| What to produce |
Each of the entries below is to be written out exactly, and the images skipped.

| Supplied entries |
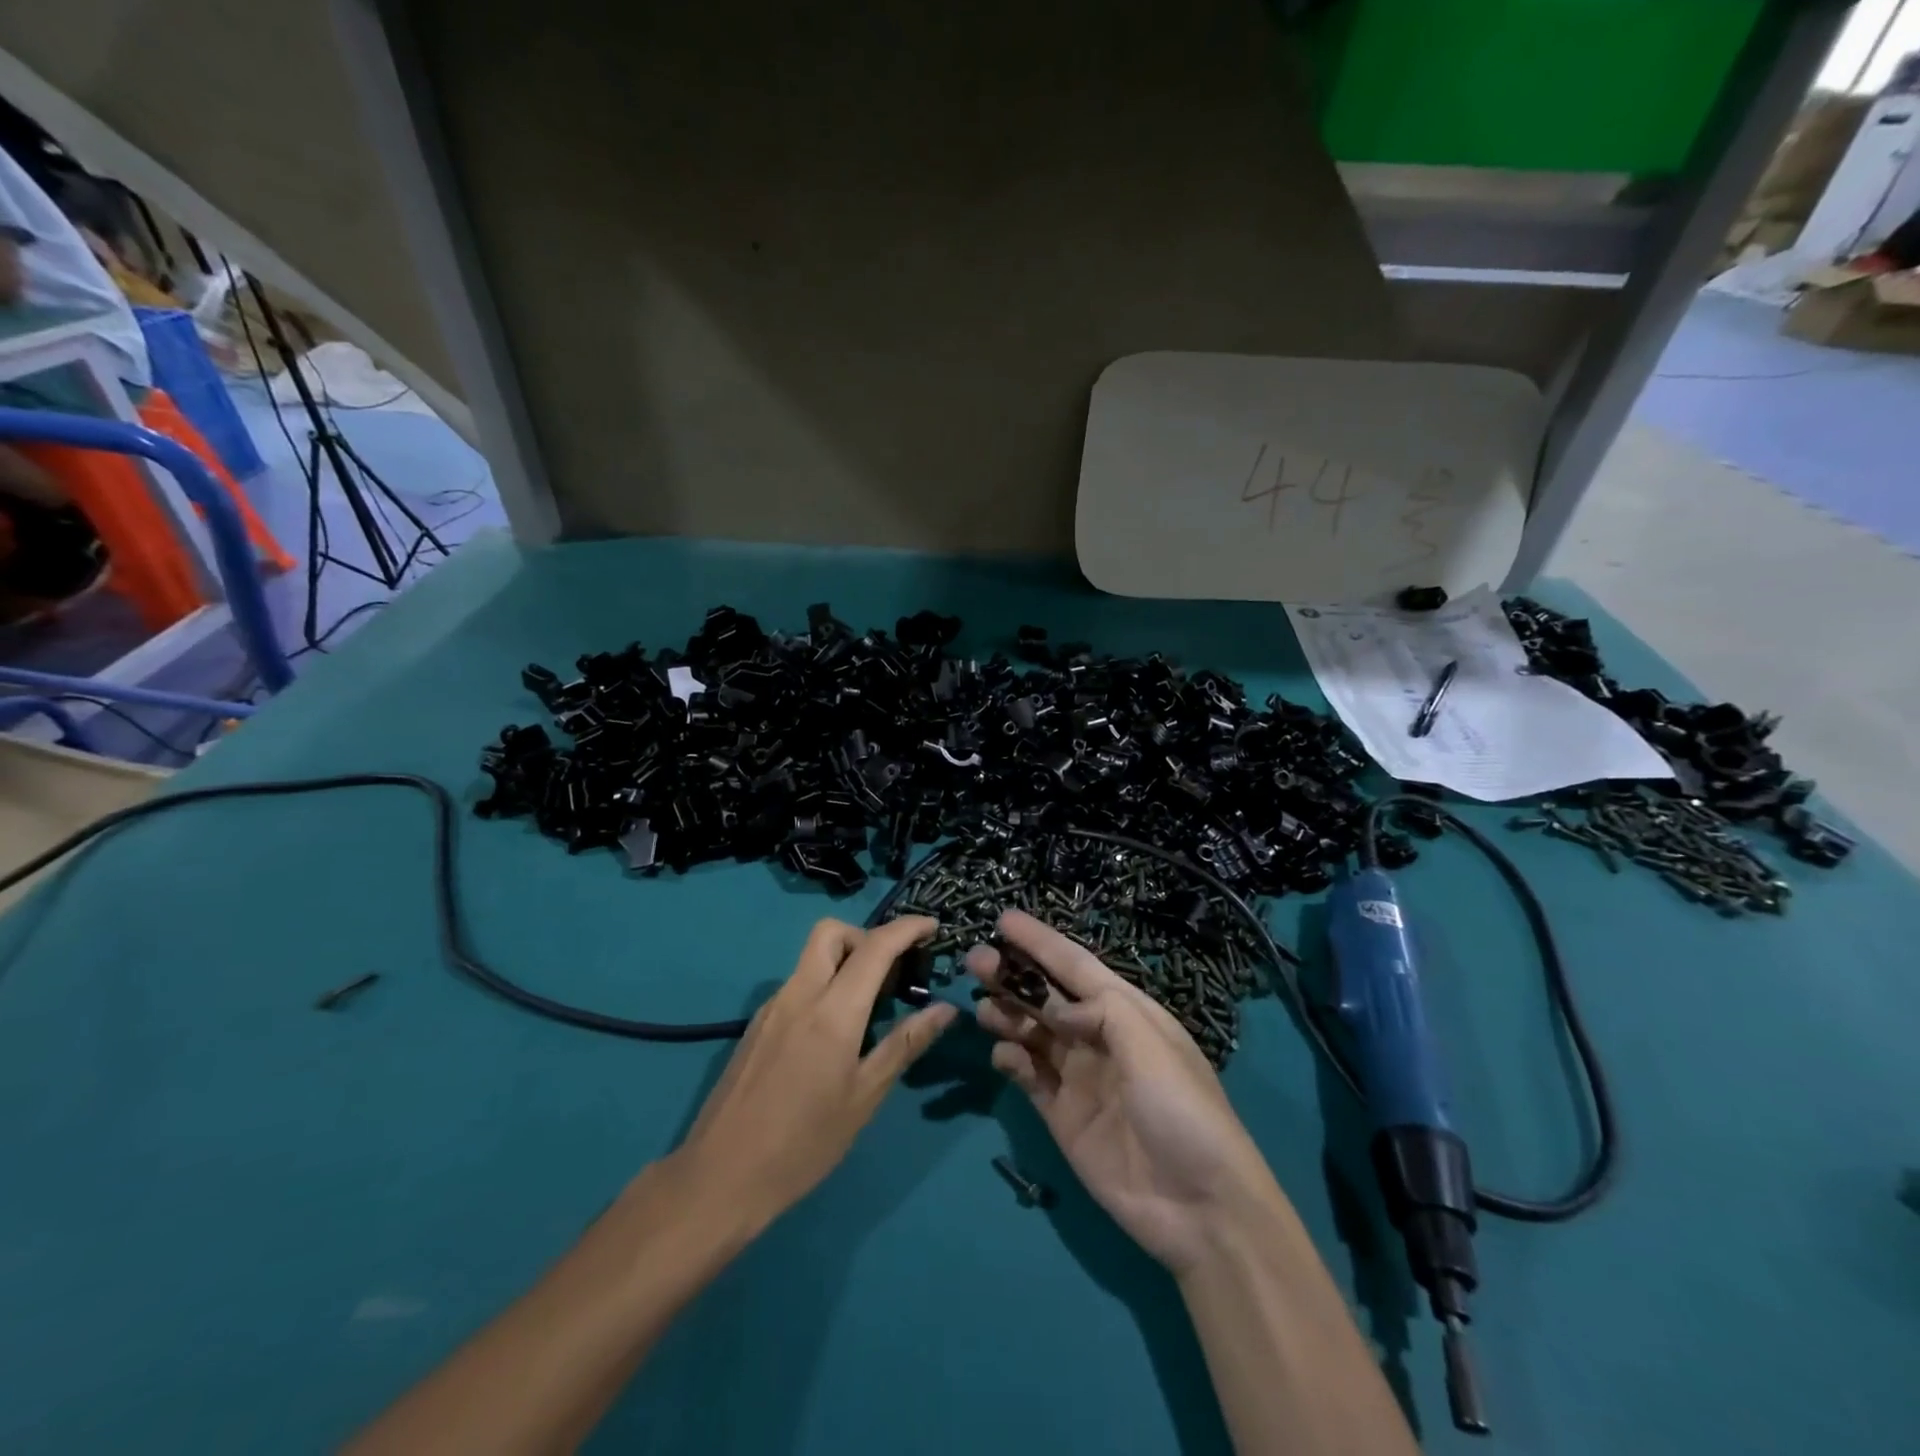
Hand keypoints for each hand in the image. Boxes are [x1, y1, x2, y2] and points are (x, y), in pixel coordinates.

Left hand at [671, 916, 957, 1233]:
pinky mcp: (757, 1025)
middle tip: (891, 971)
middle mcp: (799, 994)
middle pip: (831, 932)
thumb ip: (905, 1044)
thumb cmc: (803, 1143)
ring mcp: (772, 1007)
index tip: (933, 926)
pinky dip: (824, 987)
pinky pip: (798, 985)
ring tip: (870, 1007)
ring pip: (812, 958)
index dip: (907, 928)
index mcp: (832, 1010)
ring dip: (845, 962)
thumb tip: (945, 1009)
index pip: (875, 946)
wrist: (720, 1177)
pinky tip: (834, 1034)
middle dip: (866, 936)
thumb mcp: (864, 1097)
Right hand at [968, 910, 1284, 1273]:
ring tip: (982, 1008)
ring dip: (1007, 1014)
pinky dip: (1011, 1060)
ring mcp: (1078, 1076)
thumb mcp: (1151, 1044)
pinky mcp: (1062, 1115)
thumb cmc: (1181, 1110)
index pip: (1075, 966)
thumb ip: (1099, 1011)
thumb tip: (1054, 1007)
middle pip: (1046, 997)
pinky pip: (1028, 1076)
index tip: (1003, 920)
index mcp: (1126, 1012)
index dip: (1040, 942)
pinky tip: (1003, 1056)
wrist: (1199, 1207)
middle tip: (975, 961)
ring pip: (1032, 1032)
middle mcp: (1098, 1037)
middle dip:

| Response for this exercise |
Hand keypoints for each hand in the image. Boxes are [x1, y1, x2, y2] and points are (x, y), in pixel coordinates.

Left hand at [671, 916, 957, 1233]:
pinky mcp: (757, 1025)
middle tip: (891, 971)
middle mcp: (799, 994)
middle pip: (831, 932)
thumb ip: (905, 1044)
thumb cmc: (803, 1143)
ring mcp: (772, 1007)
index tip: (933, 926)
pinky dip: (824, 987)
pinky pip: (798, 985)
ring tip: (870, 1007)
ring pip: (812, 958)
index dip: (907, 928)
index mcp: (832, 1010)
ring dip: (845, 962)
thumb tip: (945, 1009)
index pip: (875, 946)
wrist: (720, 1177)
pinky tip: (834, 1034)
middle dip: (866, 936)
thumb mcp: (864, 1097)
Right hand at [968, 910, 1284, 1273]:
ring tip: (982, 1008)
ring dip: (1007, 1014)
pinky dip: (1011, 1060)
ring mcp: (1078, 1076)
thumb mcp: (1151, 1044)
pinky mcp: (1062, 1115)
thumb cmc: (1181, 1110)
index pip: (1075, 966)
thumb ip: (1099, 1011)
thumb tip: (1054, 1007)
middle pip: (1046, 997)
pinky pip: (1028, 1076)
index tip: (1003, 920)
index mcp: (1126, 1012)
index dip: (1040, 942)
pinky tip: (1003, 1056)
wrist: (1199, 1207)
middle tip: (975, 961)
ring pip: (1032, 1032)
middle mcp: (1098, 1037)
middle dip:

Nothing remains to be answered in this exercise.